Obituary: Professor Erwin Gabathuler

Photo from CERN with Professor Gabathuler (left) in his role as Head of Experimental Division Credit: CERN

Professor Themis Bowcock, from the University’s Department of Physics, pays tribute:

“We were saddened to hear of the sudden death of Professor Erwin Gabathuler, OBE, FRS on 29th August 2016. Erwin was Professor Emeritus in the Department of Physics which he joined in 1983, serving as head of the particles physics group and of the department of Physics.

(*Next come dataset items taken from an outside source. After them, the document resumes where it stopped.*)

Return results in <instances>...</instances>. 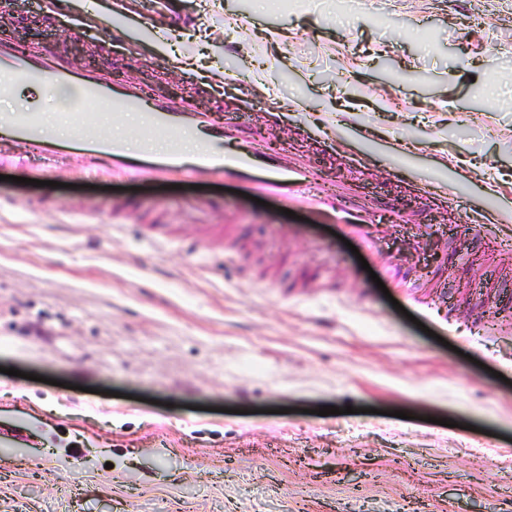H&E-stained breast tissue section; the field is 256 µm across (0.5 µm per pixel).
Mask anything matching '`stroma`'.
I'll return each mask as SVG.
<instances>
[{"mask_svg": "<svg viewBox=\"0 0 512 512\" xmlns=\"http://www.w3.org/2000/svg\"><path fill=\"white\" fill-rule=\"evenodd\" d=\"M125 5L89 28L29 0L0 30L67 57L85 34L105 74L252 113L415 235L378 225L361 262L232 180L0 181V512H512V252L476 226L512 225V0ZM154 24L181 33L162 77ZM201 232L220 255L188 263Z\"/></svg>", "mask_w": 512, "mask_h": 512, "instance_id": "35a3bbf8", "label": "stroma"}]
</instances>
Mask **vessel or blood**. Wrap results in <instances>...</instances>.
Listing matches in <instances>:
<instances>
[{
  "label": "vessel or blood",
  "instance_id": "b4317fda",
  "mask_svg": "<svg viewBox=\"0 0 512 512\" xmlns=\"http://www.w3.org/2000/svg\"><path fill=\"white\" fill-rule=\"evenodd\" d=\"M73 88L75 133L59 143L52 127L42 123L38 109L0 113V140L18 146L9 166L23 172L38 171L46 178L58 171L57 160L70 159L87 177L153 178L168 182L204 179L210 182L245 178L260 195L280 196L285 209L301 210L311 219L336 224L345 234L370 237L374 222L371 207L359 200L353 188L319 185L316 171L306 162L272 158L251 139L245 115L234 114L216 122L184 99H158L151 88L136 81L115 82L96 69L74 66L55 52L22 50L0 40V97L26 92L38 98L44 78ZM137 112L143 133L169 136L172 147L164 154L135 153L112 138L106 123L123 113ZM193 136L198 147L186 160L178 143Z\"/></svg>",
  "mask_w": 512,
  "mask_h": 512
}]
</instances>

Professor Gabathuler gained his Ph.D. from Glasgow (‘61) and then moved to Cornell. When he returned to the UK in 1964 he established major parts of the experimental program of the NINA program at Daresbury Laboratory.

CERN

In 1974 he moved to CERN where he was the initiator and leader of the European Muon Collaboration.  He became Head of the CERN Experimental Division in 1978, a post which he held until 1982. Erwin guided the CERN programme during the critical era that led to the discovery of the W and Z for which Carlo Rubbia and Simon van de Meer were awarded the Nobel Prize in 1984. At the behest of the UK Particle Physics community, and in order to restore Liverpool’s particle physics fortunes which had flagged since the Chadwick era, he became head of the group at Liverpool in 1984.

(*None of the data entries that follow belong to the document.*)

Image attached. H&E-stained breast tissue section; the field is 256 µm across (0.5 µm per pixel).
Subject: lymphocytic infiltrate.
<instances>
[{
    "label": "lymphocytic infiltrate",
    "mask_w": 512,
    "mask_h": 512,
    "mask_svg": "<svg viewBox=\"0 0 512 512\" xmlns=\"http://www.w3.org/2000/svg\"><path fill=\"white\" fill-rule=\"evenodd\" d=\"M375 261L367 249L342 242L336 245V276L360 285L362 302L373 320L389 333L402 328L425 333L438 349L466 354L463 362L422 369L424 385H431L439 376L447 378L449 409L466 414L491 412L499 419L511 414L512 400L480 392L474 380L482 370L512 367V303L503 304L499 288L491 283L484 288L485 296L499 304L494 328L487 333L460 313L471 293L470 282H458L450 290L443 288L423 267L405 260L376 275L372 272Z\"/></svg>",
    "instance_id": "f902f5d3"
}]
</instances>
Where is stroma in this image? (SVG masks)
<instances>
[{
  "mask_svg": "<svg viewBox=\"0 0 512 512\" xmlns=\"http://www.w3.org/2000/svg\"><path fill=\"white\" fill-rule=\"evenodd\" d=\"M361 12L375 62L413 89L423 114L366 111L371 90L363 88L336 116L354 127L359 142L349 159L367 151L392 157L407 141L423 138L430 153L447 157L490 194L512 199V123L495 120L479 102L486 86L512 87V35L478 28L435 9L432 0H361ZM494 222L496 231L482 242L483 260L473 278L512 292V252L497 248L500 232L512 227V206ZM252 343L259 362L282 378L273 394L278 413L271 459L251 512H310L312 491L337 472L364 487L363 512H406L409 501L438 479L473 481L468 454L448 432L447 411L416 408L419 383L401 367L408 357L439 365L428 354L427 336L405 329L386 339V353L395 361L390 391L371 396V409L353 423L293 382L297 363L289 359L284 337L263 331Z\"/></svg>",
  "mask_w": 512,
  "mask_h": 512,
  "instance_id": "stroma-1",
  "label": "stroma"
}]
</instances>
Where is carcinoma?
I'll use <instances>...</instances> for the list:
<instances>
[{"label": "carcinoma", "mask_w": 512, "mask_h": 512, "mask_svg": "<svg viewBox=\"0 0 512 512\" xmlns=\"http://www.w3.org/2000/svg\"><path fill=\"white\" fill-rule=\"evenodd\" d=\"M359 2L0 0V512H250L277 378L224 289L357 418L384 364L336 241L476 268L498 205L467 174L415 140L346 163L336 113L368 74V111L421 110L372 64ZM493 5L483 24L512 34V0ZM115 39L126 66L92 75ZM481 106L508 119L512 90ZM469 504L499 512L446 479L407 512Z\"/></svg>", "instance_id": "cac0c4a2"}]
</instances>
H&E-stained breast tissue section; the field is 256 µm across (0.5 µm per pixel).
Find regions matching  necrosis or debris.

He successfully led the group’s regeneration, founding the CPLEAR experiment at CERN and building a strong physics programme on two continents: the BaBar at the Stanford Linear Accelerator and DELPHI experiments at CERN, and the H1 experiment at DESY Hamburg. He also laid the foundations for the group’s future experimental programme in the LHC era on the LHCb and ATLAS experiments.

The work of the BaBar and ATLAS collaboration have directly led to Nobel Prizes. On his retirement, in 2001, there was an international celebration of his work and career – the eponymous “Erwinfest”.

Scientific leader

Without doubt he was an influential scientific leader recognised nationally and internationally. At Liverpool he was widely admired and respected. To his colleagues he was a friend and mentor exhibited amazing concern for their individual well-being and career advancement whilst insisting on delivery of physics of the very highest standard.

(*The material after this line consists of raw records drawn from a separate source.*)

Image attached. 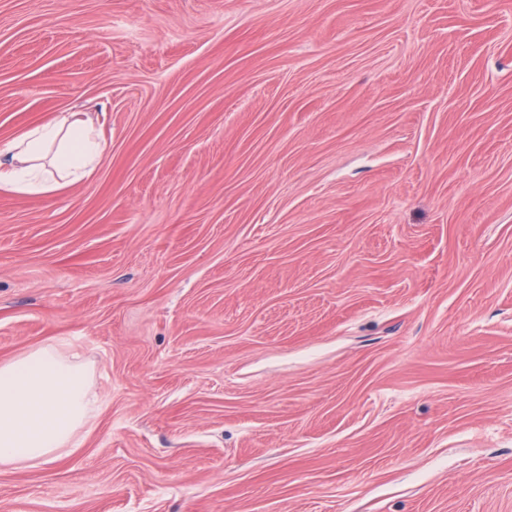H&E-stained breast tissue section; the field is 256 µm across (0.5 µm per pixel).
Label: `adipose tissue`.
I'll use <instances>...</instances> for the list:
<instances>
[{
    "mask_svg": "<svg viewBox=\"0 0 512 512\" xmlns=\"http://www.w3.org/2000/svg\"><path fill=\"white\" fill-rule=\"evenodd\" d=\"M108 142L82 110L0 144V189L35 197L90 179ZM101 408L94 370L74 350L41 345L0 363V468L43 467L73 452Z\"/></svg>",
    "mask_w": 512,
    "mask_h": 512,
    "instance_id": "adipose-tissue-1",
    "label": "adipose tissue"
}]
</instances>
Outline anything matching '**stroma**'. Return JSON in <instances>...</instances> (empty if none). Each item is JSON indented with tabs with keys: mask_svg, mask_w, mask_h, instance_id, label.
<instances>
[{
	"mask_svg": "<svg viewBox=\"0 0 512 512\" xmlns=\"http://www.w3.org/2000/svg\"><path fill=\"white\" fill-rule=\"evenodd\" d=\"M0 362L94 368L0 512H512V0H0ZM108 142L82 109L61 112L0 145V189L35 197L90 179Z\"/></svg>",
	"mask_w": 512,
	"mask_h": 512,
	"instance_id": "35a3bbf8",
	"label": "stroma"
}]
</instances>
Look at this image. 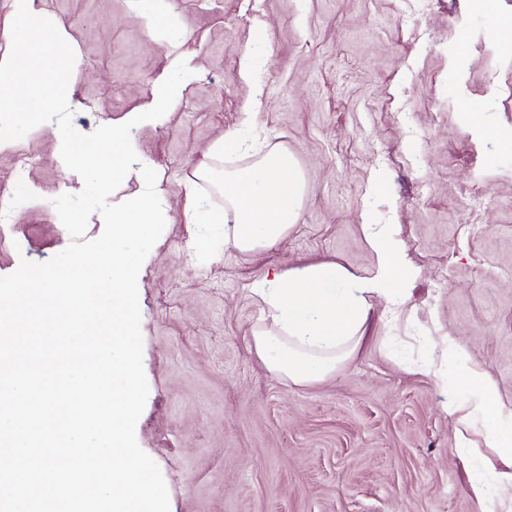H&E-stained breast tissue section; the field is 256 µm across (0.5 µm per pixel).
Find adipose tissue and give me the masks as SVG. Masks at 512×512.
Listing matches in <instances>:
<instances>
[{
	"instance_id": "ef3b65f1",
	"label": "adipose tissue",
	"mask_w": 512,
	"mask_h": 512,
	"mask_svg": "<svg viewBox=\"0 0 512 512\" xmlns=\"http://www.w3.org/2000/svg\"><path fill=\"white\" fill-rule=\"evenodd\" d=\"M224 207L197 211V224L224 227L225 247L252 254L276 246L295 226L306 196V183L288 151L269 150L246 168L226 170L220 180ZM377 255L372 275L360 276L335 261L279 270L273 278L255 280L250 291L262 302L271 327L252 333V348L271 374L295 385H307L335 375L364 339L371 298L396 303L392 288L409 280L404 246L390 229L368 227ZM448 362L459 382L473 395L465 404L448 407L457 425L472 419L485 423L487 447L512 460V413H504L489 374L470 365L457 349Z\"/></svg>"
}]
</instances>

He was a great experimental physicist who was befriended everyone with whom he interacted with from undergraduate to postgraduate student to Vice Chancellor to government minister. Liverpool have lost a “giant” and without him there would be a much less bright future for physics.”

Erwin Gabathuler was elected to the Royal Society in 1990 and received the Institute of Physics Rutherford Medal and Prize in 1992. He was awarded the Order of the British Empire in 2001 for services to physics.